**EXERCISE OBJECTIVE**
In the records below, find the line with "M1239,83L1261,115L1217,146L1195,114Z" and the line with "M848,158L870,161L863,199L844,196Z"; return exactly those lines and every line between them.

(Beginning of DATASET EXCERPTS)

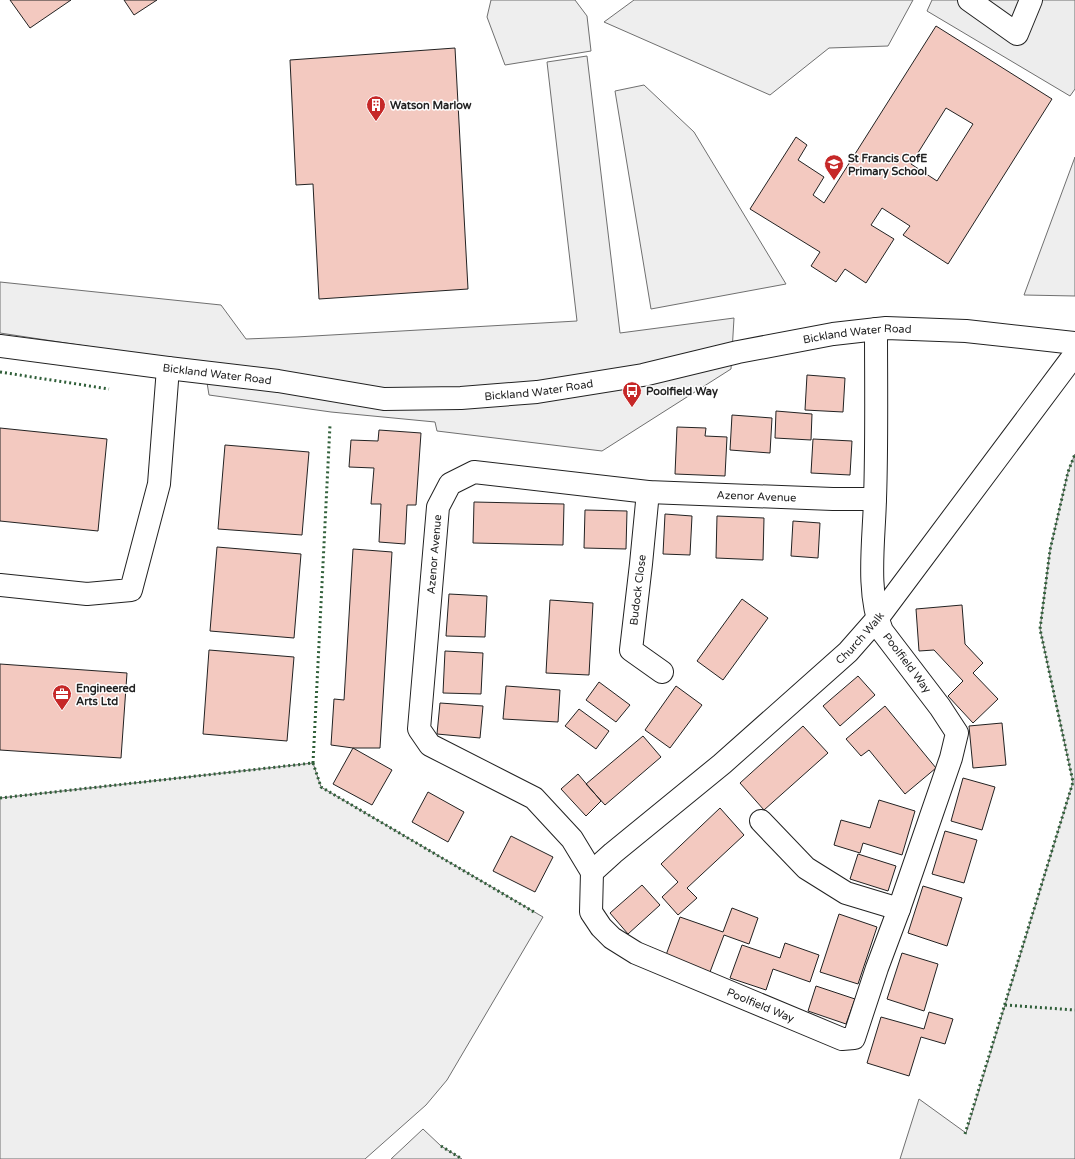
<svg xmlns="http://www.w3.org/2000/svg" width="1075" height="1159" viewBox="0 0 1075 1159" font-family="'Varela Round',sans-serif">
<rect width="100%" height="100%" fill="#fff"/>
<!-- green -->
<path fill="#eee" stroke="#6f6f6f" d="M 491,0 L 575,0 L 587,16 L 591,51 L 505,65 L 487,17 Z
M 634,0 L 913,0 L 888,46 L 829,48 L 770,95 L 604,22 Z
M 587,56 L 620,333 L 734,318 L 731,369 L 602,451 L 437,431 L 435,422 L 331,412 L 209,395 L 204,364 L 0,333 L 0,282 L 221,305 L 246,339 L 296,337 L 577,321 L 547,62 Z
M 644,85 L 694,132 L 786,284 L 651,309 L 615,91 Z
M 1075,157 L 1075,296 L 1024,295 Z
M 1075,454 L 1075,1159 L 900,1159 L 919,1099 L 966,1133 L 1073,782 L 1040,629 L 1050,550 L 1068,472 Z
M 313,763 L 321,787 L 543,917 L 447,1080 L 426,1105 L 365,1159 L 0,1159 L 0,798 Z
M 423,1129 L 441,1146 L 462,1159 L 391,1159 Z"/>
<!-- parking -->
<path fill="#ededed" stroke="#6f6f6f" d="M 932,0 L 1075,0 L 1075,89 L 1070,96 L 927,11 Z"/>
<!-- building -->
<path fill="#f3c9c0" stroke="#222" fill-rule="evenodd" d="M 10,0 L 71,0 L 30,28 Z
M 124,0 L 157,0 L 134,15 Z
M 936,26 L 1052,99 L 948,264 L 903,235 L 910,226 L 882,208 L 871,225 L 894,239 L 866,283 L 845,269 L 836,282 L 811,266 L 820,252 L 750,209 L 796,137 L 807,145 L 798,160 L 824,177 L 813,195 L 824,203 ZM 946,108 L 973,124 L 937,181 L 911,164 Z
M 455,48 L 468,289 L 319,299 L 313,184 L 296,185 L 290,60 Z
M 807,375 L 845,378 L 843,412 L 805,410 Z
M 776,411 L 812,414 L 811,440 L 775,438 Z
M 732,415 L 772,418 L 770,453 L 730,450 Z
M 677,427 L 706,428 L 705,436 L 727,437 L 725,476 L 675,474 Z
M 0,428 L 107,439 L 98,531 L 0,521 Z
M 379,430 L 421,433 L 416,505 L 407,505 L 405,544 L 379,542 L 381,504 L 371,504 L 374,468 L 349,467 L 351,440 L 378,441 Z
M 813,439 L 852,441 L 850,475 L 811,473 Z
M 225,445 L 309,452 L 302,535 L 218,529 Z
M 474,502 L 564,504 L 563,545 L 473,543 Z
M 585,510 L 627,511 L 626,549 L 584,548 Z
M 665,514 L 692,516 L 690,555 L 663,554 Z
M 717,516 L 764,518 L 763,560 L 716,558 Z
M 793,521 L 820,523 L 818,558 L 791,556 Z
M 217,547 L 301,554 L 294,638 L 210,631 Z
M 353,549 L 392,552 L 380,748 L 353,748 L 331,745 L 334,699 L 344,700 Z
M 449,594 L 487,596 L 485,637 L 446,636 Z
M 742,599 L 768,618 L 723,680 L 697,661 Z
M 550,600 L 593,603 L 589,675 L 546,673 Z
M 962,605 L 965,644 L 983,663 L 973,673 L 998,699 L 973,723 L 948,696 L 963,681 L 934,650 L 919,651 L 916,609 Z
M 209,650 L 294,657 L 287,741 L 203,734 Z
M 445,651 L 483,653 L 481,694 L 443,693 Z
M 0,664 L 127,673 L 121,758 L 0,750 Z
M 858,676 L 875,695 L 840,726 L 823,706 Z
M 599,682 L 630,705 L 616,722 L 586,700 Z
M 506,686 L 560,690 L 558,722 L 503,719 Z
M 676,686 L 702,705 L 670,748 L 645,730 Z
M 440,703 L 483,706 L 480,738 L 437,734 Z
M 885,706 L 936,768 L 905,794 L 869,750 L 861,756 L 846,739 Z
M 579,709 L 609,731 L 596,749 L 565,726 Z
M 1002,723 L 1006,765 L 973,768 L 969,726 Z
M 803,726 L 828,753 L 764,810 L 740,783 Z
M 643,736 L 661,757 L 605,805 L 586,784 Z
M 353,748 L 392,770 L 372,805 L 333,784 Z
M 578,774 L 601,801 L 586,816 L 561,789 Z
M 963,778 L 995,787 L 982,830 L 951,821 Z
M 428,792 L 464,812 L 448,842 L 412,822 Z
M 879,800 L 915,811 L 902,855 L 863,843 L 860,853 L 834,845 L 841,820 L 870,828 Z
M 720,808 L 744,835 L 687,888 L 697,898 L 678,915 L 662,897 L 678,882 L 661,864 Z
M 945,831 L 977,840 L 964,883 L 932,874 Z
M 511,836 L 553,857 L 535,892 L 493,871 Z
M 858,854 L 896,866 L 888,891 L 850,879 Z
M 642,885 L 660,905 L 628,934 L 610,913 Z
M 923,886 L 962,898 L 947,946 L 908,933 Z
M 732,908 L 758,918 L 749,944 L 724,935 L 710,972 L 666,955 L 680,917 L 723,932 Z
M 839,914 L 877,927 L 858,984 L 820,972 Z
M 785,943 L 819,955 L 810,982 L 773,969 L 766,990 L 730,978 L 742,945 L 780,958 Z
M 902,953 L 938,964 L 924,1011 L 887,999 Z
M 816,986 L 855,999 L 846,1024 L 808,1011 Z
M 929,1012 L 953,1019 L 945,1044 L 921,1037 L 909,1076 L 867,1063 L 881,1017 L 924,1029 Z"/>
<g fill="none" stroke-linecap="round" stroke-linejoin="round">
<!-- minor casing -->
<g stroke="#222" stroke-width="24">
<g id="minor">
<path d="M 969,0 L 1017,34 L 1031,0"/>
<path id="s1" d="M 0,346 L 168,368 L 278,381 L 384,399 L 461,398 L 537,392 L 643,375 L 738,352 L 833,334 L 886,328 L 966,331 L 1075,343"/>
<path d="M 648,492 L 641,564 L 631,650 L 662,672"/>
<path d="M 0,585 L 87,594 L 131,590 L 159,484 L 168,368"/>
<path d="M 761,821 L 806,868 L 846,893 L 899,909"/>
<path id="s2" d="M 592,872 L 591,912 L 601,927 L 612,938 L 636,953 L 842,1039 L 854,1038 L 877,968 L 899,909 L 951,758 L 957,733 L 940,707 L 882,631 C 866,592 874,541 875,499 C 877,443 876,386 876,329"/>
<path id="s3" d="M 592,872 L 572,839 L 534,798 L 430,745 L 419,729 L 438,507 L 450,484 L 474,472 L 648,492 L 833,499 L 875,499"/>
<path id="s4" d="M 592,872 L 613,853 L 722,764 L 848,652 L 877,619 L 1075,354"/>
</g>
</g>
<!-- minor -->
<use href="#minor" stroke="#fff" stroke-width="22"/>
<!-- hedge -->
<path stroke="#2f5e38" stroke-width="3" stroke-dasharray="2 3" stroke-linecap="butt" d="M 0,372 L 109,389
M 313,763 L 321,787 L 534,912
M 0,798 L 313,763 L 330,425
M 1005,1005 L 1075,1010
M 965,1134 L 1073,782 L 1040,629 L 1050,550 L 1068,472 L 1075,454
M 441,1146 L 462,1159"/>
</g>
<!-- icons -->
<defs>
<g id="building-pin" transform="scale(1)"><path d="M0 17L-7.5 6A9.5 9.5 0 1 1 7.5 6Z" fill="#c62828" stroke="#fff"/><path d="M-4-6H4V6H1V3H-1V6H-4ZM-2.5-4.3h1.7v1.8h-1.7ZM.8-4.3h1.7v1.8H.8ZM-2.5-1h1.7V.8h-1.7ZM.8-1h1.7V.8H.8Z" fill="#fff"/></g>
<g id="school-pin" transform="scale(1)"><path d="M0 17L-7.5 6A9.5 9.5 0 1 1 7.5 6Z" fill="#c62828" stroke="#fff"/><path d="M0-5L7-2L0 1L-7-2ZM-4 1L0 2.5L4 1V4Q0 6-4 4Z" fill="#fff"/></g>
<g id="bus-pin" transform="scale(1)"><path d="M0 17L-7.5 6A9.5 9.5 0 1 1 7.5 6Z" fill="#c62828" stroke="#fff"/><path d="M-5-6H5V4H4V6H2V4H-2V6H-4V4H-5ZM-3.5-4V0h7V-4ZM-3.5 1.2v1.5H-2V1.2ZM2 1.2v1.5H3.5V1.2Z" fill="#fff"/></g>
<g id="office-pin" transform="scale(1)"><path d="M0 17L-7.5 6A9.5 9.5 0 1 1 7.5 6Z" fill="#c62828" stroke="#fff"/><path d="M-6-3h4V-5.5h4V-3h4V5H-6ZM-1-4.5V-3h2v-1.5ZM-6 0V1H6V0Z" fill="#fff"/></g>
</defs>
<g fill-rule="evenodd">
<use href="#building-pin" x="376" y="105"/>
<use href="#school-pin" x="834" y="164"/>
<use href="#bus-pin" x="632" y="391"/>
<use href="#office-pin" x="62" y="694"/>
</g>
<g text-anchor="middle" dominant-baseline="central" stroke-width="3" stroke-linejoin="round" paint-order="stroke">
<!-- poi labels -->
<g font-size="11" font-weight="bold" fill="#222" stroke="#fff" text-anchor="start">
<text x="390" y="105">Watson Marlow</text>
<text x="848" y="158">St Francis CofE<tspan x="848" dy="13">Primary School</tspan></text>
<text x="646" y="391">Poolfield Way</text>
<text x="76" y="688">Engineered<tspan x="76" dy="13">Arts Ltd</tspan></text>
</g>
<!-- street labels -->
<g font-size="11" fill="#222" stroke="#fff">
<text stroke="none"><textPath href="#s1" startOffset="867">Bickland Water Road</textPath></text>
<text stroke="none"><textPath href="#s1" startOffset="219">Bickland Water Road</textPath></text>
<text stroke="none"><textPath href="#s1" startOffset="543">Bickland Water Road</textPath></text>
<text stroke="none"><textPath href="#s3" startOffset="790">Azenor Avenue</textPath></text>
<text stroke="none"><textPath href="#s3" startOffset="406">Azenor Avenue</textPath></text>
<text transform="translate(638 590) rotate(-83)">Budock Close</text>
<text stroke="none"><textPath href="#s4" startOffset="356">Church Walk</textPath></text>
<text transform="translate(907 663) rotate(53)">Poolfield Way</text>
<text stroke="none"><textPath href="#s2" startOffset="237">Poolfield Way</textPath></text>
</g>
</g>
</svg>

(End of DATASET EXCERPTS)
(Beginning of DATASET EXCERPTS)

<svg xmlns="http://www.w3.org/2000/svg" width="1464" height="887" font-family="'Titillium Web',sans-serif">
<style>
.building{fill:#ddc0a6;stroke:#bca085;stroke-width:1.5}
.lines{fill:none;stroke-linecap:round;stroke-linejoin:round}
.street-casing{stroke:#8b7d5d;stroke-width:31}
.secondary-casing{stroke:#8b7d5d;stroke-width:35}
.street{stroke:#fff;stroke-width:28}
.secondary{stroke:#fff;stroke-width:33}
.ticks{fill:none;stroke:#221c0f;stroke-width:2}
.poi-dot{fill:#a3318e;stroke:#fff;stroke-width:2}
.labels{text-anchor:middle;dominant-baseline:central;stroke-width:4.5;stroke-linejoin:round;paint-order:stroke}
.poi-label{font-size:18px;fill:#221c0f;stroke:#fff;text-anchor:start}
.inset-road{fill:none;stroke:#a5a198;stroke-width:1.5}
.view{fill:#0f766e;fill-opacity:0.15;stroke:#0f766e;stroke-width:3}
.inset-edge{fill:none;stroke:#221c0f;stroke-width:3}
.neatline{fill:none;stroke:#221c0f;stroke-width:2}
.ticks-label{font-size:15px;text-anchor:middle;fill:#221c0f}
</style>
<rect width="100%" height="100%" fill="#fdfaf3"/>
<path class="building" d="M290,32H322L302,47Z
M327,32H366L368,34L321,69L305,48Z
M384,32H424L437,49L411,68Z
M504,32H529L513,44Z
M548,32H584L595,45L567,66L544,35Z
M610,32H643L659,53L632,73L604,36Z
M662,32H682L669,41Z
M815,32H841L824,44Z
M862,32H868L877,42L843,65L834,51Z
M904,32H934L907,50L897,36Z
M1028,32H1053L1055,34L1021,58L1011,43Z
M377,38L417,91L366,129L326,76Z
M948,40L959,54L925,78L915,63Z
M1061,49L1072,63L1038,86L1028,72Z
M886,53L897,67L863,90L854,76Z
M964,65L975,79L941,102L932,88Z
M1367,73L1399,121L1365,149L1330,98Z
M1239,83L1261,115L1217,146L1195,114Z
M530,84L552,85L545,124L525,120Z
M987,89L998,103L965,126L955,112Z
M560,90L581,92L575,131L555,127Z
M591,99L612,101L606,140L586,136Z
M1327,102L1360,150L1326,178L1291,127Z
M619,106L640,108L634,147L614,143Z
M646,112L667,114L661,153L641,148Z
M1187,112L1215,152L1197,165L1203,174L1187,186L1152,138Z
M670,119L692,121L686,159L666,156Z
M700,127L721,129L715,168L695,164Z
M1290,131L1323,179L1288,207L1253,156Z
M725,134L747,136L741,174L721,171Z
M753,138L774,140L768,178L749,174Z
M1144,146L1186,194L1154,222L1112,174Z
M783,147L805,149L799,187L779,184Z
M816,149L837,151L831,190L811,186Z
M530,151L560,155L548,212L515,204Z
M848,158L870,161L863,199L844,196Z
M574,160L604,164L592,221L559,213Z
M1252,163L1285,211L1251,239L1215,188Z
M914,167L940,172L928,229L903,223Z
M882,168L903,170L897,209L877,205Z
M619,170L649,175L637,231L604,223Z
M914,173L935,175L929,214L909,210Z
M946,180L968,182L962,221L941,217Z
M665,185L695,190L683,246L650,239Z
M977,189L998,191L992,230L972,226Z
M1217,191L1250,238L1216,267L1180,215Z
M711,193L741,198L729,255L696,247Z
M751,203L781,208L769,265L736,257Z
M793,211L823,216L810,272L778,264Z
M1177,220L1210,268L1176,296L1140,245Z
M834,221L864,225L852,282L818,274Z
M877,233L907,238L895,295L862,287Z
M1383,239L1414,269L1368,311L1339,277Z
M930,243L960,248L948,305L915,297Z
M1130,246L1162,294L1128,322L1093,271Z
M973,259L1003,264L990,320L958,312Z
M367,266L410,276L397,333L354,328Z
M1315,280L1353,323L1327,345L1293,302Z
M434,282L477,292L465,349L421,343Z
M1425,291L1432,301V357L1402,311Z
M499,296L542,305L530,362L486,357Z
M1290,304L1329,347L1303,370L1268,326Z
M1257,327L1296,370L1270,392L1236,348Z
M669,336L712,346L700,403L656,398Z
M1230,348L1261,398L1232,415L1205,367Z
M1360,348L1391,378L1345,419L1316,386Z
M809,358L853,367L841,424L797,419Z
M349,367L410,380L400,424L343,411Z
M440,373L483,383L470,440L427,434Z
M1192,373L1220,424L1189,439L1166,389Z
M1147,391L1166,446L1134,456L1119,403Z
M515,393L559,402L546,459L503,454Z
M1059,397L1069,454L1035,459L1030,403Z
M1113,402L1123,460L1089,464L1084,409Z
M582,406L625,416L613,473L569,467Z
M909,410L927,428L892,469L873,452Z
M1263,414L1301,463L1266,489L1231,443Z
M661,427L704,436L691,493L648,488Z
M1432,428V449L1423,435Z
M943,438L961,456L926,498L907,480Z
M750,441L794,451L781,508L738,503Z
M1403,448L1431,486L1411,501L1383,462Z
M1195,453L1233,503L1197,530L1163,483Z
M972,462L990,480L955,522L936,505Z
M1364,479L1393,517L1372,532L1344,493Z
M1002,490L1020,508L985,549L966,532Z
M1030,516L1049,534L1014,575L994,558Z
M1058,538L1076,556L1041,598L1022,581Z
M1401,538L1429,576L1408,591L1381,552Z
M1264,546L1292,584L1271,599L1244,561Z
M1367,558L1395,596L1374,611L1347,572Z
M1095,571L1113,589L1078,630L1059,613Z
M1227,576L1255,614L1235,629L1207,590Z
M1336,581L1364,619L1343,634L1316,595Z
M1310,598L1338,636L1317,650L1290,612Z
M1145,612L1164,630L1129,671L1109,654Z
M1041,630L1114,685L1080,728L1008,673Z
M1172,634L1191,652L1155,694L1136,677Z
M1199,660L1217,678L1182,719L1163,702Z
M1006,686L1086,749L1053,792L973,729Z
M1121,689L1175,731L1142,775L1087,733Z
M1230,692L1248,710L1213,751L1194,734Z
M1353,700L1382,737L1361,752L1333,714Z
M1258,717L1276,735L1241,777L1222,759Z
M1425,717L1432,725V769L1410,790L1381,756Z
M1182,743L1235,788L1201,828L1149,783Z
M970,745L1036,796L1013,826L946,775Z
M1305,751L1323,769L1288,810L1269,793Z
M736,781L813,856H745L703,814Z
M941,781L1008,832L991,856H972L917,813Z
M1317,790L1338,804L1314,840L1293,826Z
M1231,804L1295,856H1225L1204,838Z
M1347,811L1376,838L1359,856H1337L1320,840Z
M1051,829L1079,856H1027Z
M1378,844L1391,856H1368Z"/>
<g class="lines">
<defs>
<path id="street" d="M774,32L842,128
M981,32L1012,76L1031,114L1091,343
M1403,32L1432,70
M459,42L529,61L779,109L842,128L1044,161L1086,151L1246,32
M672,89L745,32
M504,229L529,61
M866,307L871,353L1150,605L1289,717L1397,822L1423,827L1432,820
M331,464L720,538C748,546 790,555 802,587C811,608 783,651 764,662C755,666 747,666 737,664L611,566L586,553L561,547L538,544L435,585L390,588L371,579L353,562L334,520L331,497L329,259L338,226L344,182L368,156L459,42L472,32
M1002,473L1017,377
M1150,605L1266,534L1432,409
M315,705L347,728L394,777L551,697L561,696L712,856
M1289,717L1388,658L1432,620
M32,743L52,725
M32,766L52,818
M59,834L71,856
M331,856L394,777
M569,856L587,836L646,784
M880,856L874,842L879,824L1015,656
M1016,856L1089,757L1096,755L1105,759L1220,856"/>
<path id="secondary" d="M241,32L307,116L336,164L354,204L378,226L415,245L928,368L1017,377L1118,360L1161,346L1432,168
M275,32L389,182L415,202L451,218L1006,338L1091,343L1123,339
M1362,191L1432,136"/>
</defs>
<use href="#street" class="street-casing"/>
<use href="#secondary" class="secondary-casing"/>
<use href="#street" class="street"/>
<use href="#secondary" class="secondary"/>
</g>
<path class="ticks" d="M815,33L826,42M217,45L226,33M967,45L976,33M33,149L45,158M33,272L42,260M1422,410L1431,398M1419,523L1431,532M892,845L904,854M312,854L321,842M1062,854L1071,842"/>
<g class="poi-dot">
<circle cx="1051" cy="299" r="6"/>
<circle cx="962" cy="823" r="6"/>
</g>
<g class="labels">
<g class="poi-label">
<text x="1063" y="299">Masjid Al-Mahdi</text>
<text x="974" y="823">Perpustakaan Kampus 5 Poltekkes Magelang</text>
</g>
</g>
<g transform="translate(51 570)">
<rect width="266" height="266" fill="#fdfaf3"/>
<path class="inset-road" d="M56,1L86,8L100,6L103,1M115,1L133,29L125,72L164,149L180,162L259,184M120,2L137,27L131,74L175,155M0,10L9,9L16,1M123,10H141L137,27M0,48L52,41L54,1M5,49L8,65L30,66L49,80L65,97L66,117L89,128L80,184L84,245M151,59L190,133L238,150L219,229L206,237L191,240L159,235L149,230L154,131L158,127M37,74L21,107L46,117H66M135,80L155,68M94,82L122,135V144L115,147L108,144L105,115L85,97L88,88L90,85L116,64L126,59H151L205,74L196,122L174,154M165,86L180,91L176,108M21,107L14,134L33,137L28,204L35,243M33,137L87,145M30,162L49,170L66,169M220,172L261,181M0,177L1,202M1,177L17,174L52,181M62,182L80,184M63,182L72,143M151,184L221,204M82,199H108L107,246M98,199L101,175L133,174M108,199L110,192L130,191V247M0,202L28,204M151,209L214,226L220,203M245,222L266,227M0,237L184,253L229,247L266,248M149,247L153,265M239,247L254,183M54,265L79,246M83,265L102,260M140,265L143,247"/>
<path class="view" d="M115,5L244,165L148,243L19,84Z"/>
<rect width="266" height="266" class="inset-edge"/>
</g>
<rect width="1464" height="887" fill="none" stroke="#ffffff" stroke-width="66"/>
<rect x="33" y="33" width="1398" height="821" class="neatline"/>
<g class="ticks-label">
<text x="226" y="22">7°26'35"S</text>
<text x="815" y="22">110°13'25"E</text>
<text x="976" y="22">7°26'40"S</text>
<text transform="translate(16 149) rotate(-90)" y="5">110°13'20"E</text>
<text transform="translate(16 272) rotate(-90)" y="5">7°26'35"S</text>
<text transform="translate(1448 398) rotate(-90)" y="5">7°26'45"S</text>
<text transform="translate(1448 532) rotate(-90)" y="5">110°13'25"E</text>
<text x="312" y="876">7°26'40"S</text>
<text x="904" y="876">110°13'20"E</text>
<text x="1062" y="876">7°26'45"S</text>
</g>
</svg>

(End of DATASET EXCERPTS)

**ANSWER SECTION**
M1239,83L1261,115L1217,146L1195,114Z
M530,84L552,85L545,124L525,120Z
M987,89L998,103L965,126L955,112Z
M560,90L581,92L575,131L555,127Z
M591,99L612,101L606,140L586,136Z
M1327,102L1360,150L1326,178L1291,127Z
M619,106L640,108L634,147L614,143Z
M646,112L667,114L661,153L641,148Z
M1187,112L1215,152L1197,165L1203,174L1187,186L1152,138Z
M670,119L692,121L686,159L666,156Z
M700,127L721,129L715,168L695,164Z
M1290,131L1323,179L1288,207L1253,156Z
M725,134L747,136L741,174L721,171Z
M753,138L774,140L768,178L749,174Z
M1144,146L1186,194L1154,222L1112,174Z
M783,147L805,149L799,187L779,184Z
M816,149L837,151L831,190L811,186Z
M530,151L560,155L548,212L515,204Z
M848,158L870,161L863,199L844,196Z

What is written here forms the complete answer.